Substantively, Staff Sgt. Rehill admitted that he could have followed up on his orders to Constable Grund regarding containment on the east side of Portapique, and that there were communications issues there which could be addressed. Though there were multiple staff sergeants giving orders, Staff Sgt. Rehill did not see that as a problem. He was glad to have the others helping out, with their many years of experience.
There was one point of departure from the evidence of others. Staff Sgt. Rehill indicated in his evidence that he told Staff Sgt. Halliday about the marked police cruiser being a fully marked replica in their first conversation, early on in the events, that being the factor which prompted him to call in the Critical Incident package of resources. Staff Sgt. Halliday indicated in his testimony that he only became aware that the replica of vehicle was a fully marked replica hours later, at 3:30 AM.
In lieu of cross-examination by lawyers for the parties, they were obligated to give any questions they might wish to have asked Roger Burrill and have him ask them. It is not clear why having the same question asked by a lawyer for the Commission, as opposed to a lawyer for the participants, would be less traumatic or more comfortable for the witness. If one were to think of how the questions could be less traumatic, you might imagine that having your own lawyer asking him would be the way to make the witness most comfortable. The Commission lawyers are supposed to be “tenacious” in seeking the truth and uncovering facts, and yet the RCMP was evidently as comfortable with them questioning their witnesses as they would have been with their own lawyers.
Certainly, if other lawyers were given the opportunity to ask S/Sgt. Rehill questions, they might have done such outrageous things such as politely disagree with his answers, press him for further details, or follow-up in any way at all. Mr. Burrill did none of these things.
All of this just adds to the lack of confidence the participants of the public are feeling about the work of the Commission. In my view, it is incumbent upon the Commissioners themselves to say something that will start to foster public confidence. As it stands, the most we hear from the Commissioners are when they recite these bland, prewritten welcoming remarks, involving vaguely phrased statements about their mindfulness of everyone’s trauma in all forms, or else when they (again, in seemingly prewritten remarks) thank witnesses for their difficult testimony, without any hint that the witness may possibly have made mistakes for which it might be just that they suffer.
In a criminal or civil trial, it is important for the judge to take some care in any remarks they might make, lest they open themselves up to allegations that they have predetermined the outcome in some way. In a trial setting, it is important to maintain neutrality. An inquiry setting is different, where there is a public engagement element to the process, and public confidence is more of a live factor.

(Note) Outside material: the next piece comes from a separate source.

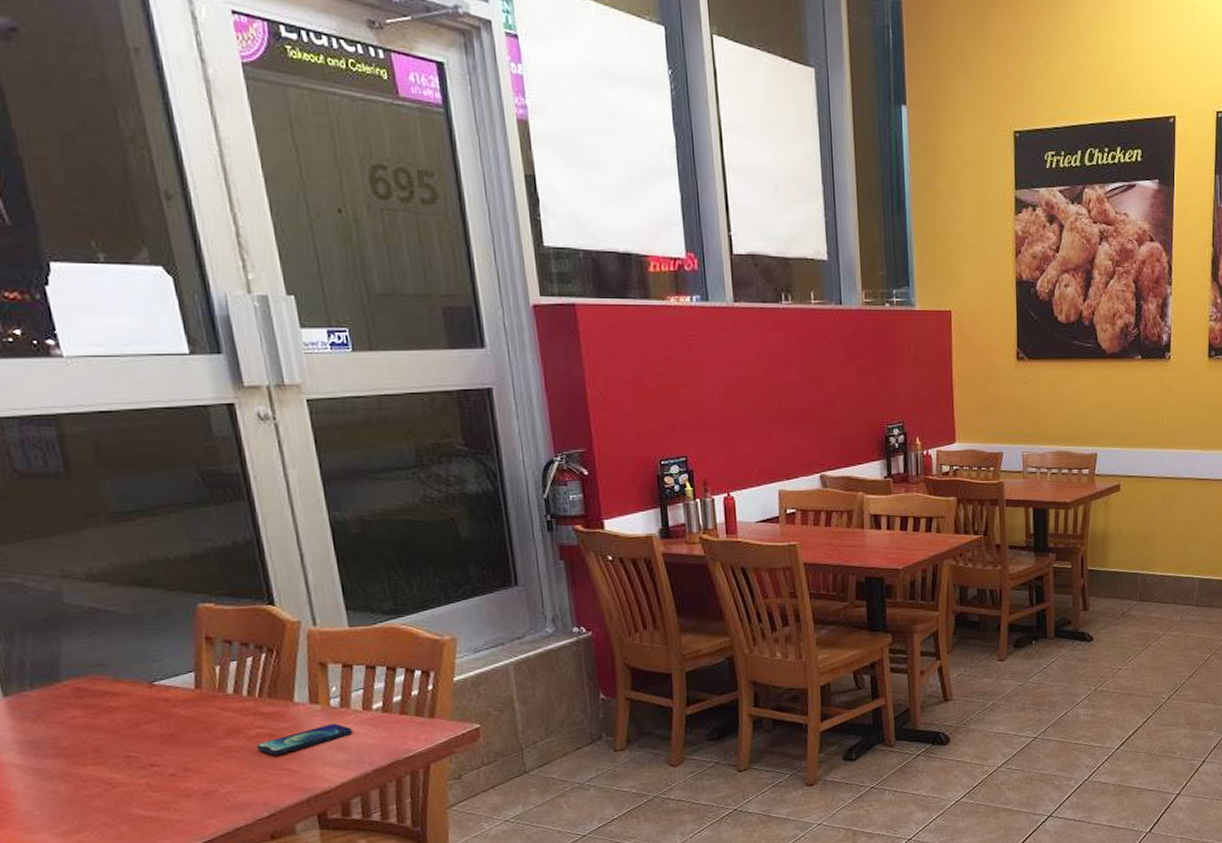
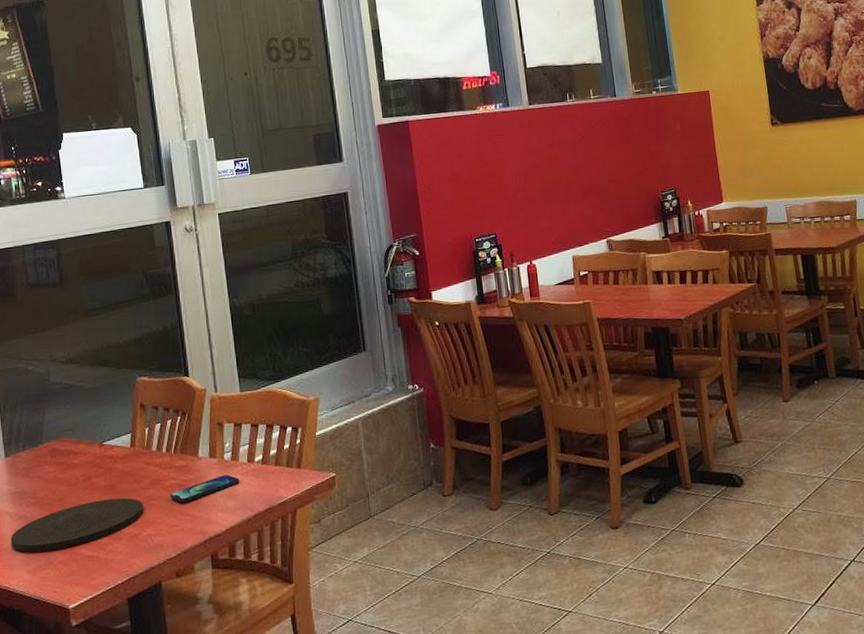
plate: none [24,748,220,813] -> present [10,497,144,552]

In the Desmond Inquiry, Judge Zimmer would ask questions of many of the witnesses, which would, in part, reveal to the participants and the public what he was thinking. In his questions, Judge Zimmer would show some insight and understanding of the evidence, and would be working from his own notes, which he was making during the unfolding of the evidence. As a result, we were able to have confidence that he would not soft-pedal or pull punches when it came to being critical of individuals or institutions.
Here, we have no real sense of what the Commissioners will do, and their interim report and interlocutory decisions on things such as accommodations and objections to evidence do not yet inspire confidence. If they wish to (re?)gain the confidence of the public, they will need to demonstrate that they are engaged with the evidence, and are prepared to be critical of individual witnesses, procedures, and institutions when it is appropriate to do so.
Tomorrow, Staff Sgt. Andy O’Brien’s testimony will presumably be released. As well, there are roundtables scheduled regarding critical incident responses.